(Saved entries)

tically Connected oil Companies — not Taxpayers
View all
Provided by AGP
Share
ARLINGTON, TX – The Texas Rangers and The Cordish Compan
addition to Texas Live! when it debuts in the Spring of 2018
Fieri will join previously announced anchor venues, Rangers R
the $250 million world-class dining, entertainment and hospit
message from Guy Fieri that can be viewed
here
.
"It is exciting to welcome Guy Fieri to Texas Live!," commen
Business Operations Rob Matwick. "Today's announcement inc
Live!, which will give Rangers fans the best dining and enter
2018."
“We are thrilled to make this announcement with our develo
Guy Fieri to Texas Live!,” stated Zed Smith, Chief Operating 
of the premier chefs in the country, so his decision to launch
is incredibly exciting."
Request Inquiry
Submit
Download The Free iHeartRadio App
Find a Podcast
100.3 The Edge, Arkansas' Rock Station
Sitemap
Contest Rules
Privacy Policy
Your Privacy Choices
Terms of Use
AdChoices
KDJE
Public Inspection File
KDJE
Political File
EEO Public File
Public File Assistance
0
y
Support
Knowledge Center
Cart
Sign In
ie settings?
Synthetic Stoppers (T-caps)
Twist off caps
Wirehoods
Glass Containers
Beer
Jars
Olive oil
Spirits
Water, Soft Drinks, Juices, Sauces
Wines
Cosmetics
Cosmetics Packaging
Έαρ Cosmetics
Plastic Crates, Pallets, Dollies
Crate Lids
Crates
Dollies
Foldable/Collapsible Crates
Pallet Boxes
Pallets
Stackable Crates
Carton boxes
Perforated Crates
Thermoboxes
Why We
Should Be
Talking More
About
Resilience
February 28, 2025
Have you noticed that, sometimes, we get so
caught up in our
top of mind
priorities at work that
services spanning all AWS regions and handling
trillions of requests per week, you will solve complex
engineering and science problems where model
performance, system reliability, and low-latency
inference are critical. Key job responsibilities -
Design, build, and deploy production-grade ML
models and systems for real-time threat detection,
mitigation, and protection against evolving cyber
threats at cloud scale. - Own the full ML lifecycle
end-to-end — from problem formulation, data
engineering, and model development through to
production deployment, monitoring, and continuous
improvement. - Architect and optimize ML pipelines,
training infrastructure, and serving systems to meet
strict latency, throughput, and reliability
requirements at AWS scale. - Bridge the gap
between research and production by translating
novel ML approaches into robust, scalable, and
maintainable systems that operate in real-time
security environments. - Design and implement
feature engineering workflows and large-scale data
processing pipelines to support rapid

Exercise details:
Reproduce the stretch of data from the start through the line containing "production deployment, monitoring, and", switching "Thermoboxes" to "Insulated boxes" and keeping every other part unchanged.

Result:
tically Connected oil Companies — not Taxpayers
View all
Provided by AGP
Share
ARLINGTON, TX – The Texas Rangers and The Cordish Compan
addition to Texas Live! when it debuts in the Spring of 2018
Fieri will join previously announced anchor venues, Rangers R
the $250 million world-class dining, entertainment and hospit
message from Guy Fieri that can be viewed
here
.
"It is exciting to welcome Guy Fieri to Texas Live!," commen
Business Operations Rob Matwick. "Today's announcement inc
Live!, which will give Rangers fans the best dining and enter
2018."
“We are thrilled to make this announcement with our develo
Guy Fieri to Texas Live!,” stated Zed Smith, Chief Operating 
of the premier chefs in the country, so his decision to launch
is incredibly exciting."
Request Inquiry
Submit
Download The Free iHeartRadio App
Find a Podcast
100.3 The Edge, Arkansas' Rock Station
Sitemap
Contest Rules
Privacy Policy
Your Privacy Choices
Terms of Use
AdChoices
KDJE
Public Inspection File
KDJE
Political File
EEO Public File
Public File Assistance
0
y
Support
Knowledge Center
Cart
Sign In
ie settings?
Synthetic Stoppers (T-caps)
Twist off caps
Wirehoods
Glass Containers
Beer
Jars
Olive oil
Spirits
Water, Soft Drinks, Juices, Sauces
Wines
Cosmetics
Cosmetics Packaging
Έαρ Cosmetics
Plastic Crates, Pallets, Dollies
Crate Lids
Crates
Dollies
Foldable/Collapsible Crates
Pallet Boxes
Pallets
Stackable Crates
Carton boxes
Perforated Crates
Insulated boxes
Why We
Should Be
Talking More
About
Resilience
February 28, 2025
Have you noticed that, sometimes, we get so
caught up in our
top of mind
priorities at work that
services spanning all AWS regions and handling
trillions of requests per week, you will solve complex
engineering and science problems where model
performance, system reliability, and low-latency
inference are critical. Key job responsibilities -
Design, build, and deploy production-grade ML
models and systems for real-time threat detection,
mitigation, and protection against evolving cyber
threats at cloud scale. - Own the full ML lifecycle
end-to-end — from problem formulation, data
engineering, and model development through to
production deployment, monitoring, and continuous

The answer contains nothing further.